XDCAMMER: Hey DB, good to see ya still alive,. I was talking to Tas yesterday (Fri) and he said to pass on his best to all you guys. He has bought a PA 12 and is fitting it out. All the best mate, power walking is a good slimmer. WHATS WITH BALLS? Cheers to Kate. xD .
XDCAMMER: Damm….X.D
XDCAMMER: Imagine what would happen to an AI mast if it were hit. https://www.youtube.com/watch?v=PCRguPMjXLw&feature=player_embedded Lucky boys. I hate lightening.
DB: Anyone home?
DB: Later folks. :D
Guest_3610: Salmon fishing from the yak in WA....video
Jenkins: Hi Josh
Jenkins: what size rods do you use on your adventure
Josh: Jenkins, I have 6 rods, all of them Nitro. 2 x Godzilla for trolling, Viper for jigging, just got a Magnum Butt Distance Spin for casting lures into frenzied fish. Voodoo for plastics for small to medium species and a ultra bream for finesse fishing/squid, etc. Taking a Godzila, Viper and Magnum But to Fraser Isl next month
Jenkins: Thanks Josh
Josh: You're welcome
XDCAMMER: If I get asked for another "Hobie canoe" I'm going to SCREAM!
Jenkins: This might sound like a dumb question but what would you consider and moderate wind speed to go fishing and what size swell?
Carl: i think 8 - 12 knots is a good wind speed for trolling on an AI...i don't get swell too much here only get chop from wind up to 1.5 m when i get wind v current...washing machine conditions...
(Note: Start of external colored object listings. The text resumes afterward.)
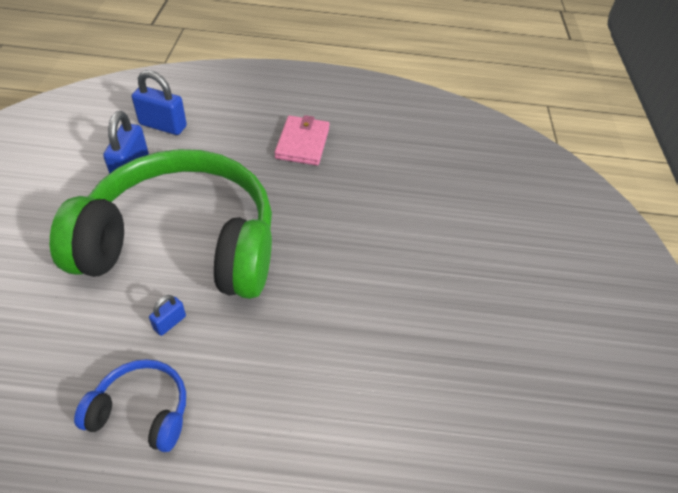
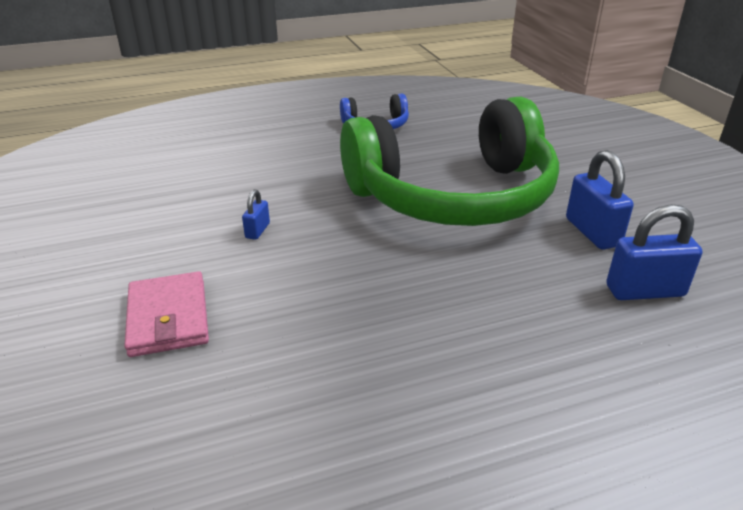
camera: 160 degrees right, 15 degrees down
blue padlock [149,295,186,336] -> blue padlock moved to [242,189,270,240]
pink wallet [275,115,330,165] -> pink wallet moved to [124,271,209,357]

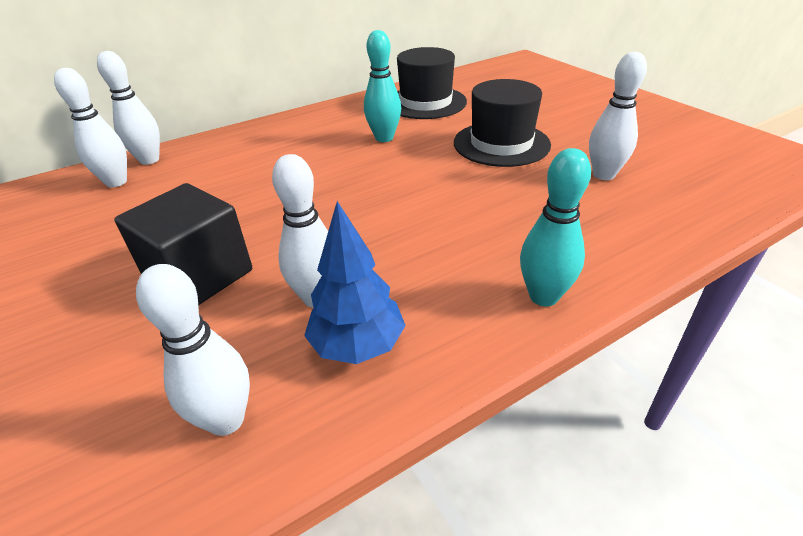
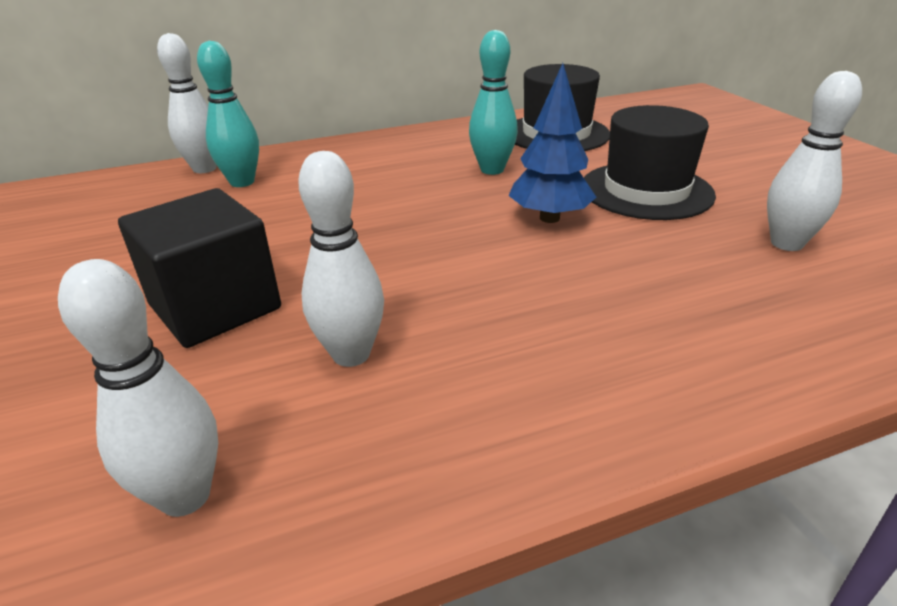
camera: 10 degrees right, 5 degrees down
white bowling pin [54,68,127,187] -> none
blue tree [304,201,406,364] -> blue tree moved to [508,63,596,223]
turquoise bowling pin [520,148,591,306] -> turquoise bowling pin moved to [197,41,259,187]

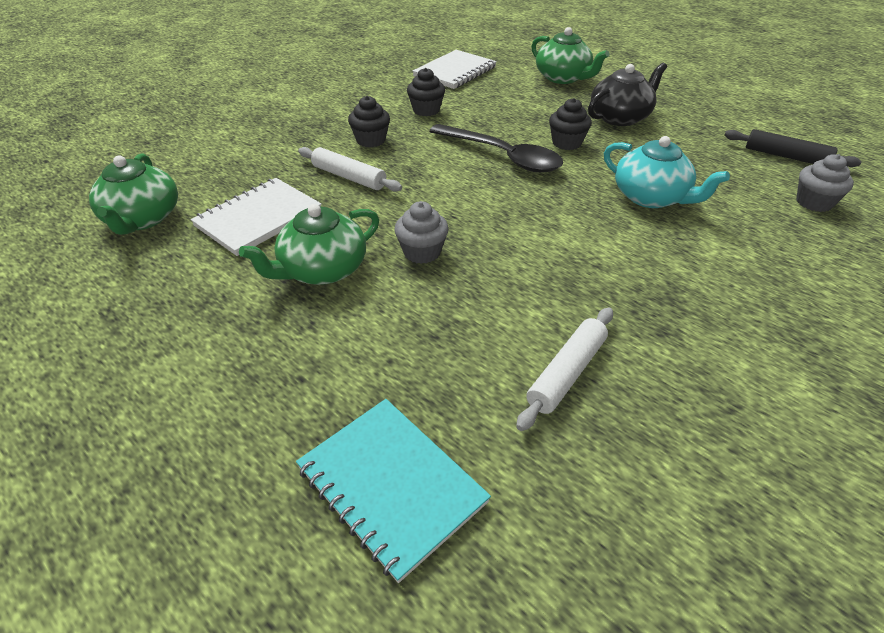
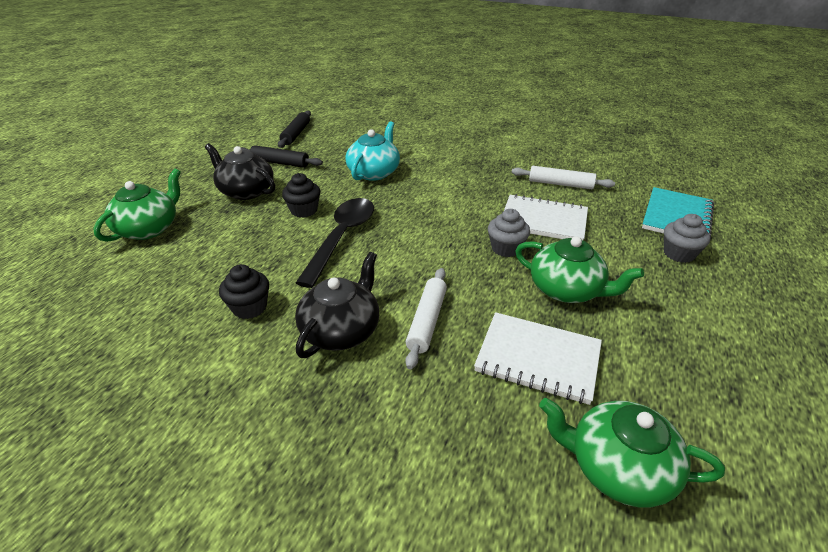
camera: 110 degrees left, 5 degrees down
green teapot [89,154,178,235] -> green teapot turned 135 degrees counterclockwise [539,398,725,507]
black cupcake [348,96,390,147] -> black teapot [295,252,379,358]
white notebook [413,50,497,89] -> white notebook moved to [504,194,588,240]
grey cupcake [796,154,854,212] -> grey cupcake moved to [664,214,710,263]
none -> black rolling pin [241,145,323,168]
Guest_9733: With regards to swell, it depends very much on wind conditions at the time, and whether or not there are white caps. Trolling at wind speeds Carl suggested is great for pelagics, slower for reef fish is usually a bit better
Jenkins: Thanks for that, cheers.
XDCAMMER: I wouldn't be eating that cod. I wonder if Rapala will bring out a new shaped CD Mag, not sure where you'd put the hooks tho.
Gard: Just got my Lovig dry pants. Think they will be much better than the neoprene waders I've been using, but I need some kind of shoe/boot to wear over them. I want to be able to walk on oysters (tough sole) and ramps (good grip) and boulders / rocks (some support) and mud (good fastening system) while being lightweight, fast draining and drying, and not rotting from use in salt water. Any suggestions?